◆ DESCRIPTION OF THE TASK ◆
Copy out every line of the records below that contains the string "times", matching its capitalization exactly.

Data excerpts:

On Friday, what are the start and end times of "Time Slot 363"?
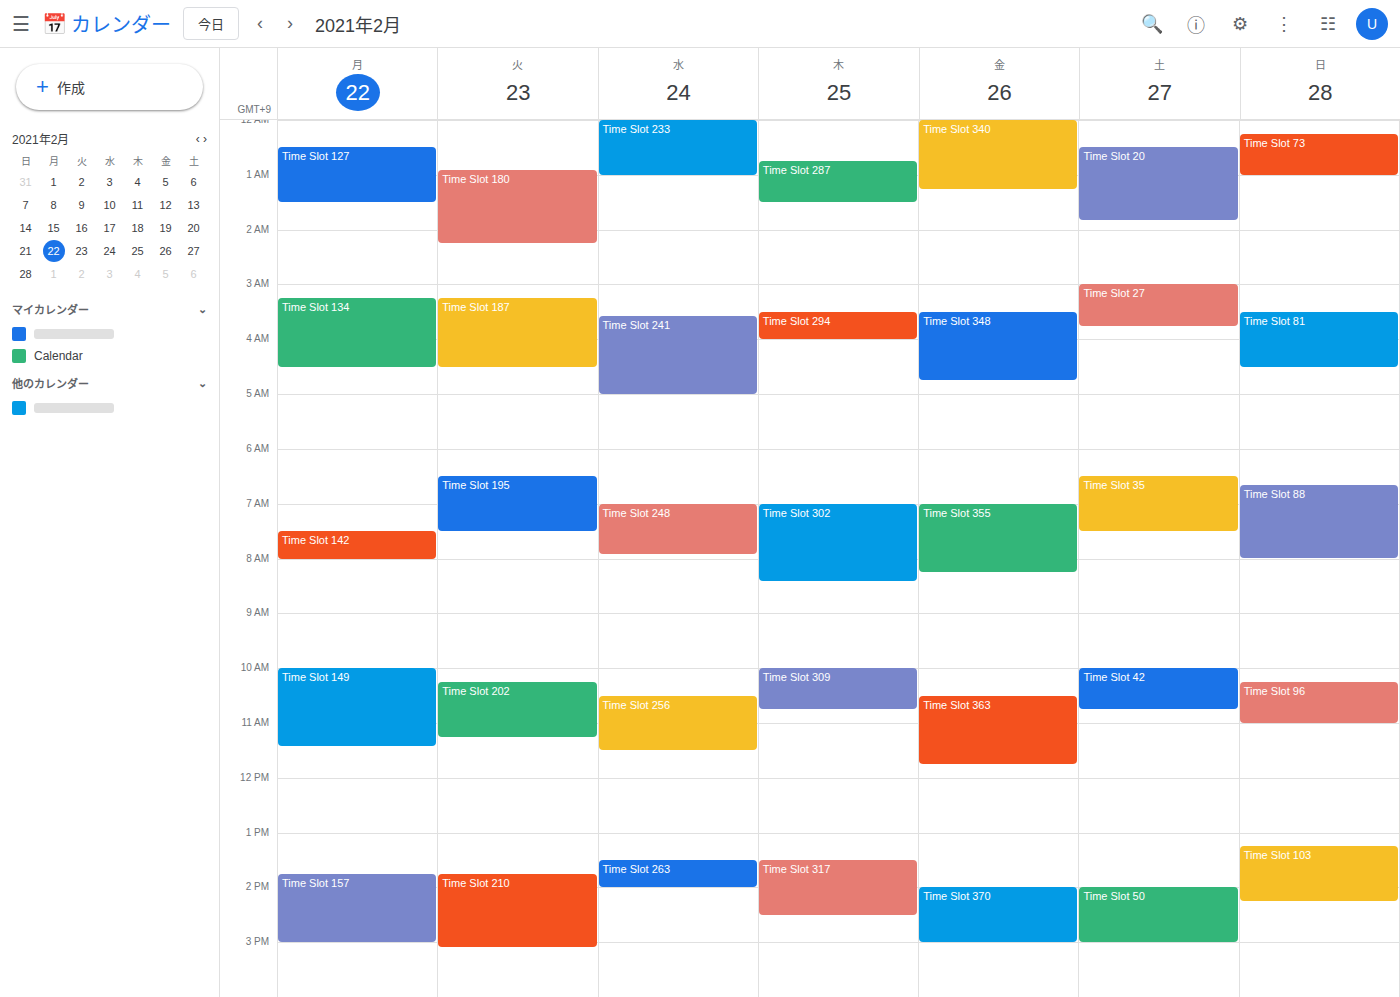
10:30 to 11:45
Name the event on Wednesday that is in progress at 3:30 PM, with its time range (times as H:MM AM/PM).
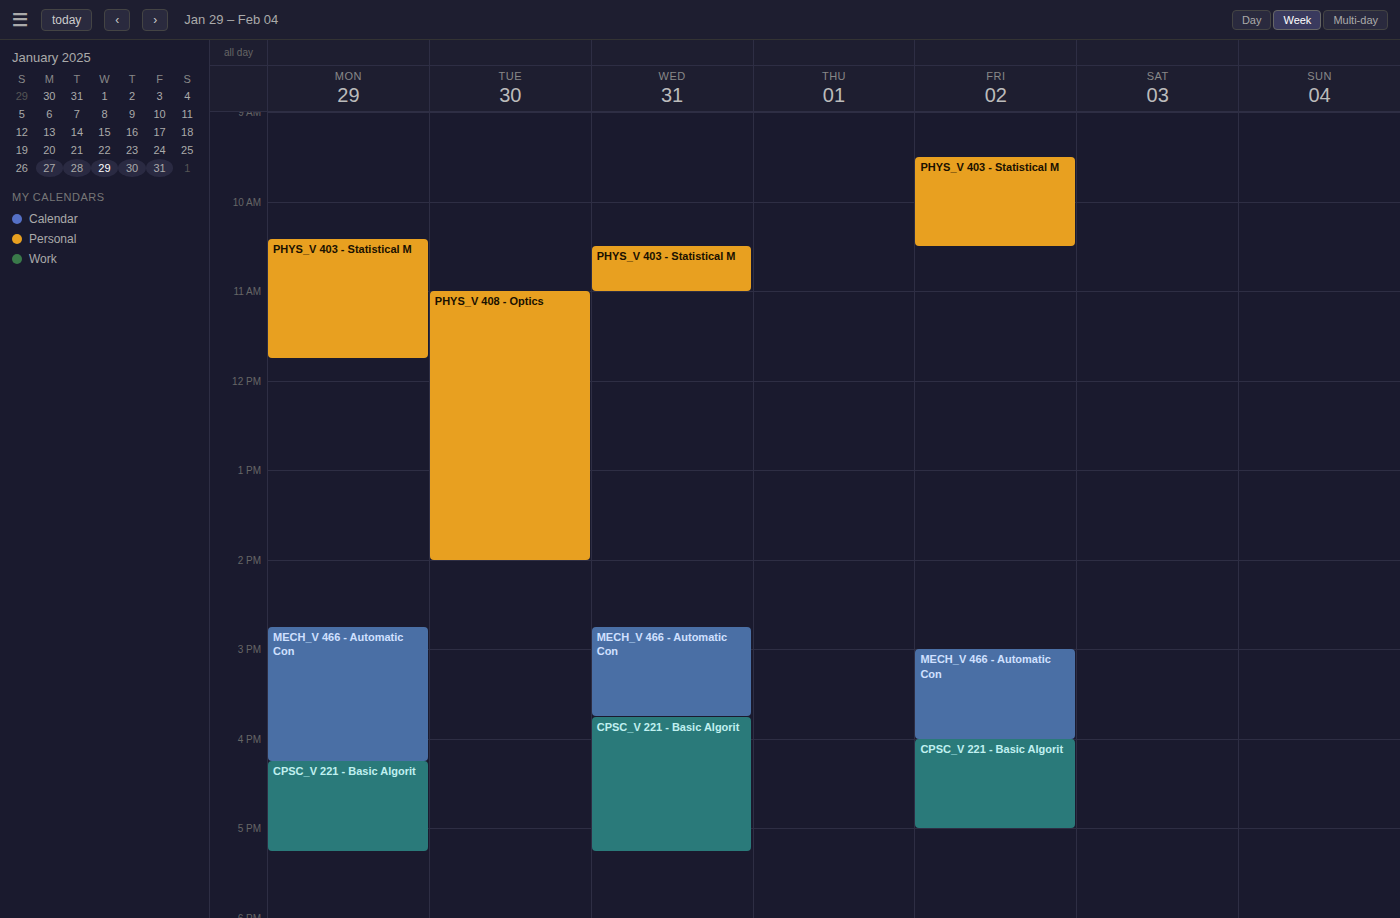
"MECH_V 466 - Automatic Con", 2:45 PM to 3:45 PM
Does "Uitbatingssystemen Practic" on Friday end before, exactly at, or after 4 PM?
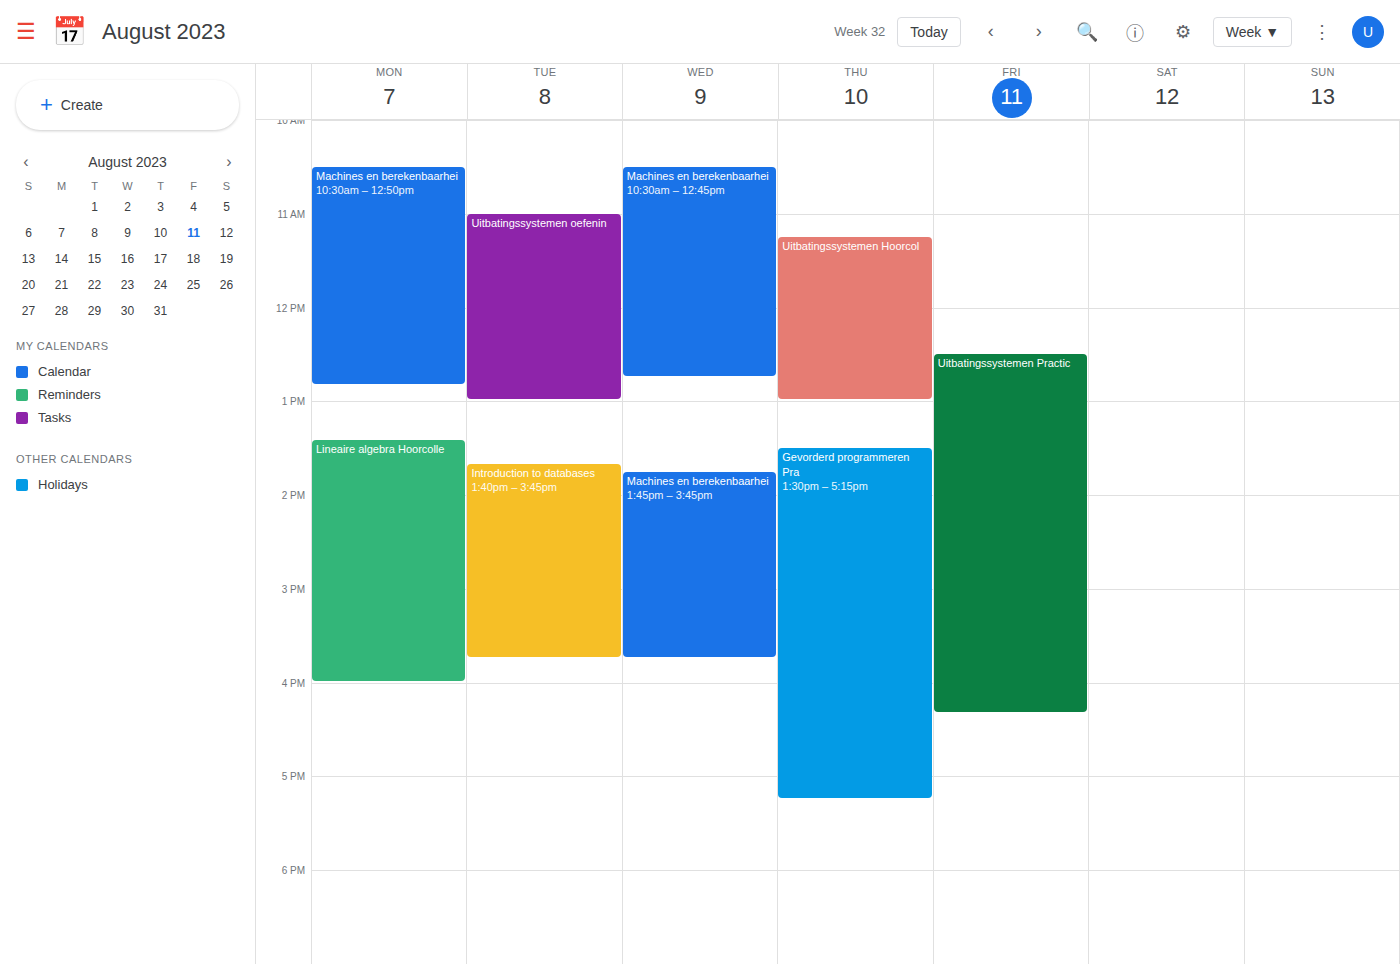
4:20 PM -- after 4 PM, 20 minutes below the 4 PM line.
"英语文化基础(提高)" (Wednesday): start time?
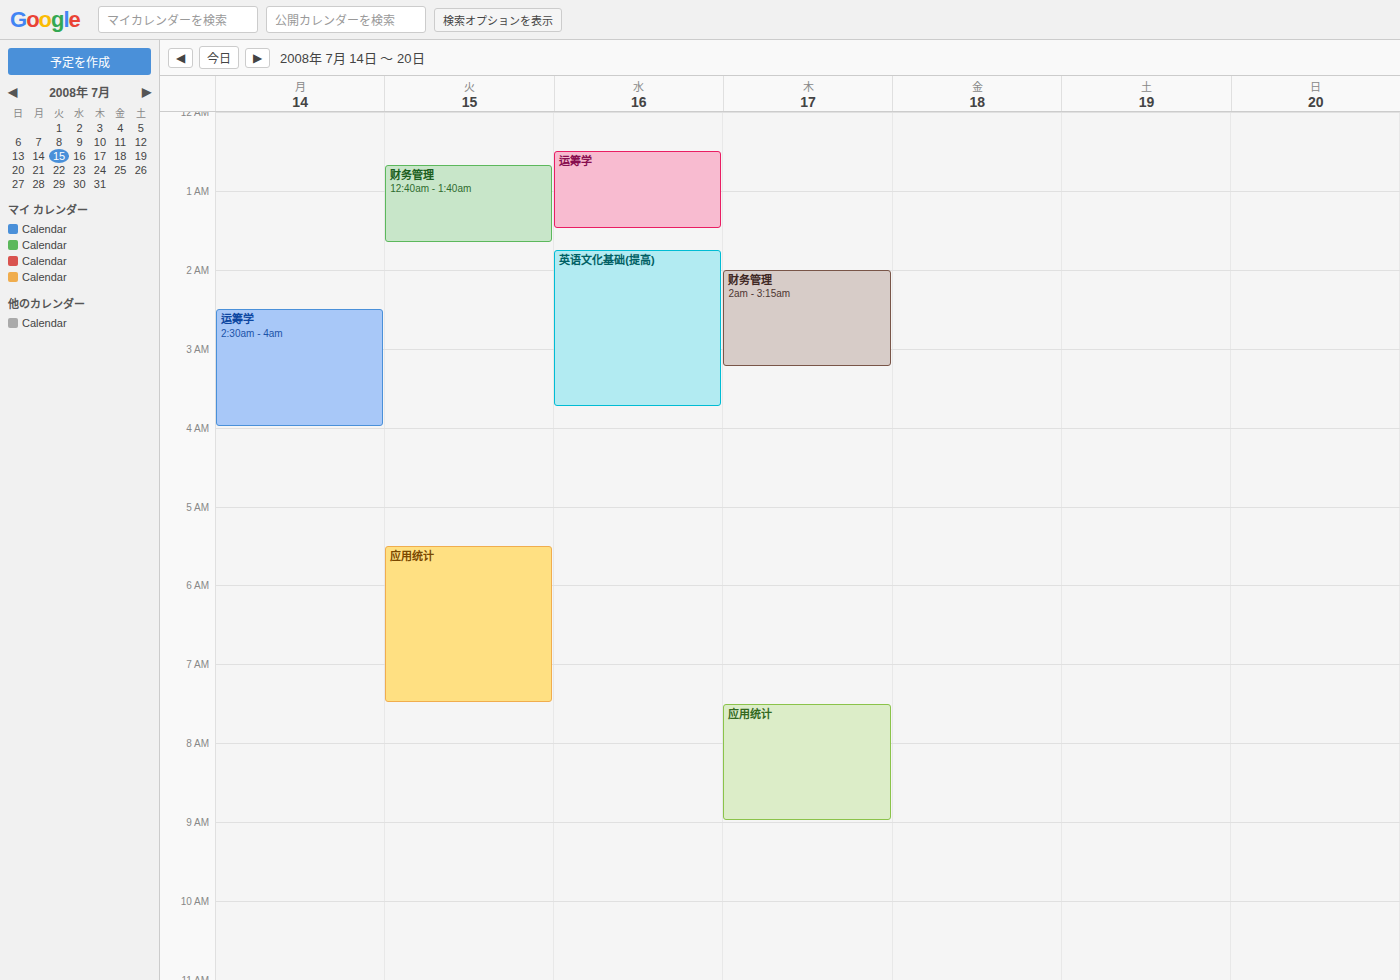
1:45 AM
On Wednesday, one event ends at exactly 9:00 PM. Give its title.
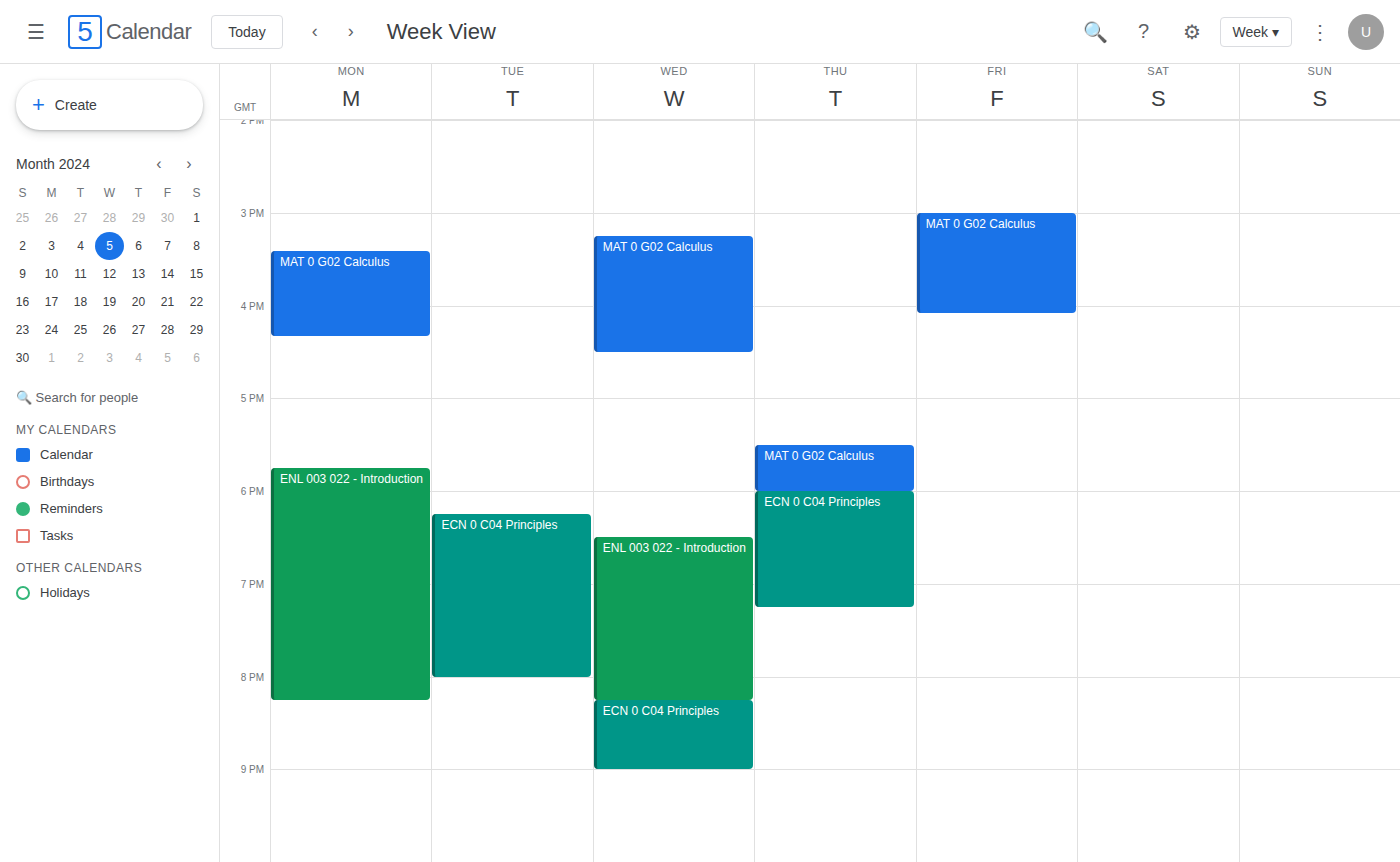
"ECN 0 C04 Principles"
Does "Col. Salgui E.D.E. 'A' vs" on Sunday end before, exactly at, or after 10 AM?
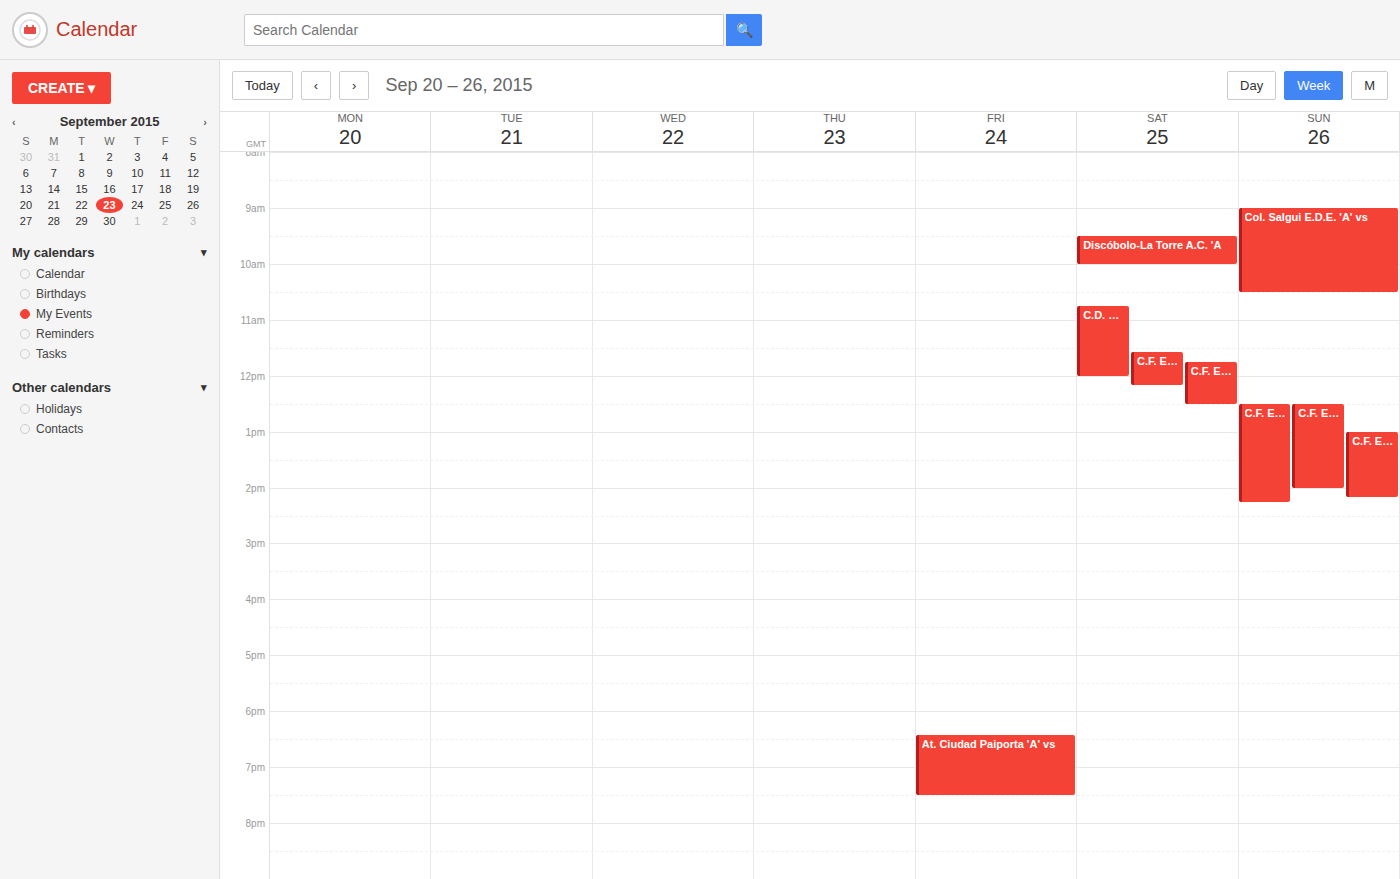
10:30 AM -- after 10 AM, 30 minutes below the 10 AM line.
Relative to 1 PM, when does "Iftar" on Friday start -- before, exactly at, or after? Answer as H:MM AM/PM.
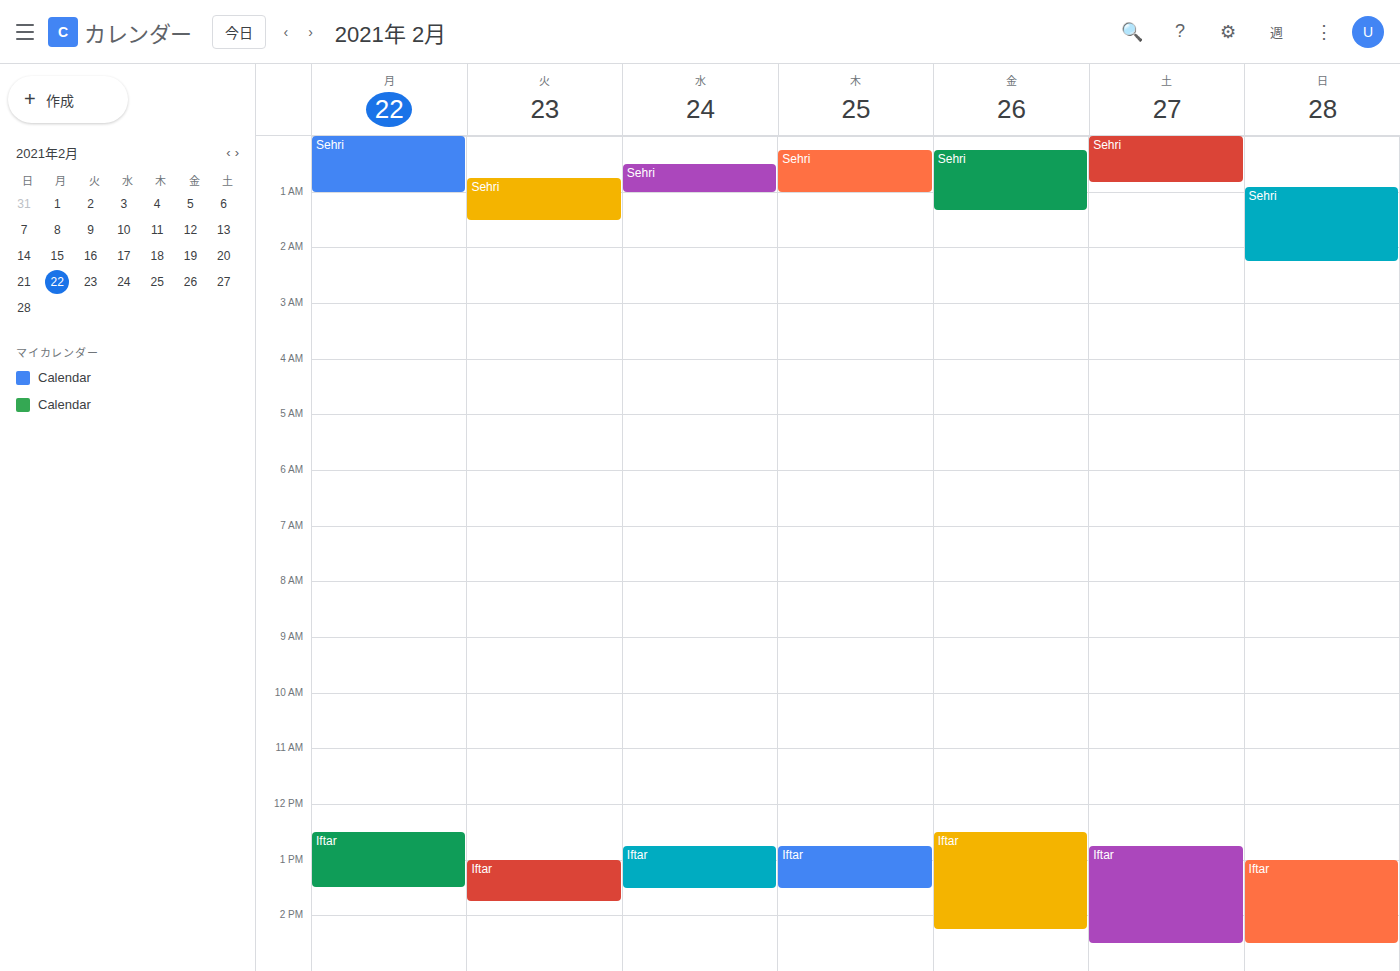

◆ FINAL RESULT ◆
On Friday, what are the start and end times of "Time Slot 363"?
Name the event on Wednesday that is in progress at 3:30 PM, with its time range (times as H:MM AM/PM).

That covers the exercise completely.